Additive Manufacturing (AM) has been identified as a disruptive technology which
must to be exploited by the UK’s key industrial sectors such as aerospace, medical
and creative technologies to remain internationally competitive. This project
aims to address several operational challenges facing the developers and users of
the technology using high-fidelity numerical simulations as an effective research
tool. However, to perform the simulations at operating conditions substantial
computational resources are required which can only be provided by state-of-the-
art facilities such as the ARCHER National Supercomputer. This project aims
1. to minimise the need for expensive trial and error procedures in laser sintering (a large scale AM technique), increase the production rate and repeatability of the process. This will be achieved by a detailed characterisation of the production process to identify the effects of device operating conditions on the integrity of product.
2. to design a new class of spreader devices for the Laser Sintering (LS) process. Two devices are commonly used for the particle spreading: rollers and blades. Rollers are generally more flexible and result in higher product quality; however, they are patented. The blades on the other hand, are available at the cost of a lower product quality or a more expensive calibration procedure. A new class of potentially patentable blade spreader will be developed by optimising the blade’s head profile.

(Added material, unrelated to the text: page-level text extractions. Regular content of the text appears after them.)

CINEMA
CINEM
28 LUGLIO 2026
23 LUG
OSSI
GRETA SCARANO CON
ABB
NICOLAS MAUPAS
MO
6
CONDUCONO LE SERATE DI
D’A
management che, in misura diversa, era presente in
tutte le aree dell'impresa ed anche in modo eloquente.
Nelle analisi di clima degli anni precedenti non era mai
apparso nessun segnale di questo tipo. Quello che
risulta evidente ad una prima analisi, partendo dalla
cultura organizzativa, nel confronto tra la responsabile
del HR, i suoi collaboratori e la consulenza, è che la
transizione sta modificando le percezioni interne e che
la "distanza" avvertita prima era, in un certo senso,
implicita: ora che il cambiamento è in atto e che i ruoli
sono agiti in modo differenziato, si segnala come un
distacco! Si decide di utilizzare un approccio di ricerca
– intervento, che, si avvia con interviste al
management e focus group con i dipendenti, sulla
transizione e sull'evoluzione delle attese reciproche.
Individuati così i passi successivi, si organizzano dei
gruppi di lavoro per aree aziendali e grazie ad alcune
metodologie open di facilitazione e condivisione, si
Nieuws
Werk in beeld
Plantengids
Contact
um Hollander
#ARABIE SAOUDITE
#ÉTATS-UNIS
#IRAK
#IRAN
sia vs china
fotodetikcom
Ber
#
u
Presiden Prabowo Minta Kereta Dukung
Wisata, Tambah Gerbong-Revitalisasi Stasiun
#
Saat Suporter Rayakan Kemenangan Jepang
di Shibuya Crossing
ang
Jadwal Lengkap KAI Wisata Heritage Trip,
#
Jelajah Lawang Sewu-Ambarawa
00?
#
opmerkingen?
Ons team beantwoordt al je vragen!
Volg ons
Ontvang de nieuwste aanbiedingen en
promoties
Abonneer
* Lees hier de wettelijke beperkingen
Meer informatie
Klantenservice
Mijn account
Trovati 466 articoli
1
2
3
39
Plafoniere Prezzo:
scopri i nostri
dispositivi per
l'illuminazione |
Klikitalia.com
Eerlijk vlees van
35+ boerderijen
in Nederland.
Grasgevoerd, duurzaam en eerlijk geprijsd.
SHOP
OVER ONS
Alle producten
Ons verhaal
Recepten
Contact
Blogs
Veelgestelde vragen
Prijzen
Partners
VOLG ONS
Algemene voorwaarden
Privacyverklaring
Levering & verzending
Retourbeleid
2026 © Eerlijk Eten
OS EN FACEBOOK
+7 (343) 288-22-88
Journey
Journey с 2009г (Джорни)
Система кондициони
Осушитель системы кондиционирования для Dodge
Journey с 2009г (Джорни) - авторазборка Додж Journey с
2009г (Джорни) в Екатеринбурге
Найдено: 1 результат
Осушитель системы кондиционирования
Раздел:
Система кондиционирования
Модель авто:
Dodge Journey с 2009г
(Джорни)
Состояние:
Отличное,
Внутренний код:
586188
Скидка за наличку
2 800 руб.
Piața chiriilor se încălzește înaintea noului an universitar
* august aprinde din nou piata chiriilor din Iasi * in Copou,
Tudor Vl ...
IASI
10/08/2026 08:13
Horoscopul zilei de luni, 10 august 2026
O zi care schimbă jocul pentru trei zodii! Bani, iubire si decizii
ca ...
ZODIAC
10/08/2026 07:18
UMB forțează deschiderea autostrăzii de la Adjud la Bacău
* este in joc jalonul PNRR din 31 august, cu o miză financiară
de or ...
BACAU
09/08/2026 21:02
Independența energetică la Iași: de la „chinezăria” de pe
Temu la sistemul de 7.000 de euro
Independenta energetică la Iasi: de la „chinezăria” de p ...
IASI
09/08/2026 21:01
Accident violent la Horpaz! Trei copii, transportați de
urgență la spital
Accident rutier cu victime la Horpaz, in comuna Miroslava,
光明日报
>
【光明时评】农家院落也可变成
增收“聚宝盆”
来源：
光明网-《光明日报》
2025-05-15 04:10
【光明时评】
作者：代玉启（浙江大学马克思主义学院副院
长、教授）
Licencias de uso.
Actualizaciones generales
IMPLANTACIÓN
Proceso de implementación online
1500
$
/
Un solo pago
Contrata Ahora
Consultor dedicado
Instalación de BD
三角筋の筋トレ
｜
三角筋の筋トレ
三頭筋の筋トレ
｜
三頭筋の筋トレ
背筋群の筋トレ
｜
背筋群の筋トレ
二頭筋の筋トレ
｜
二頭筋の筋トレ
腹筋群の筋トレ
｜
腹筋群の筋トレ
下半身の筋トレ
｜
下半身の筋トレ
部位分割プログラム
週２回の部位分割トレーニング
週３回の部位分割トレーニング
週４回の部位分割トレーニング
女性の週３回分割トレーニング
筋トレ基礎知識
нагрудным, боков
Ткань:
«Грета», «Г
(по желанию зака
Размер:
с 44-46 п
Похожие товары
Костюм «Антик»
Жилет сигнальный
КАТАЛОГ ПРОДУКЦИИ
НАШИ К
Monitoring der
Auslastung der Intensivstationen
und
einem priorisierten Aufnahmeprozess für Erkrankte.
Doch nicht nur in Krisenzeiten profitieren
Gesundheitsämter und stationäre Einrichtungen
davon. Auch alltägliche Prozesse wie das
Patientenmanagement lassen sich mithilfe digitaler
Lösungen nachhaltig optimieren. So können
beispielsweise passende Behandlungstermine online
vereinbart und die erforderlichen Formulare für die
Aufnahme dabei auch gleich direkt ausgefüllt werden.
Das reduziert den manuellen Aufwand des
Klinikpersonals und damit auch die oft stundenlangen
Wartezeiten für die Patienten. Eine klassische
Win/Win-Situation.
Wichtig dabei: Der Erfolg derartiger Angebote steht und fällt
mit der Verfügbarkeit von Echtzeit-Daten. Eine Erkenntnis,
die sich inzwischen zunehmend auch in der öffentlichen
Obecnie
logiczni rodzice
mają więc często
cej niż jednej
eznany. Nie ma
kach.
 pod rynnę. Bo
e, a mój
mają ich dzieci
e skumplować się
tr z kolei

3. to provide a predictive numerical tool to quantitatively link the bed quality to the integrity of manufactured parts. Although, the qualitative relation between the two is understood, currently a lack of mathematically sound predictive tools is contributing to low process yields. A high fidelity grain-scale sintering model will be integrated with a discrete element (DEM) code to provide a consistent framework to fill this gap.
The project was considered for allocation of resources on the National Supercomputer ARCHER by the Engineering and Physical Research Council Resource Allocation Panel (EPSRC RAP), on 13 July 2016 and was allocated 11843 kAu (equivalent to approximately 790,000 CPU hours).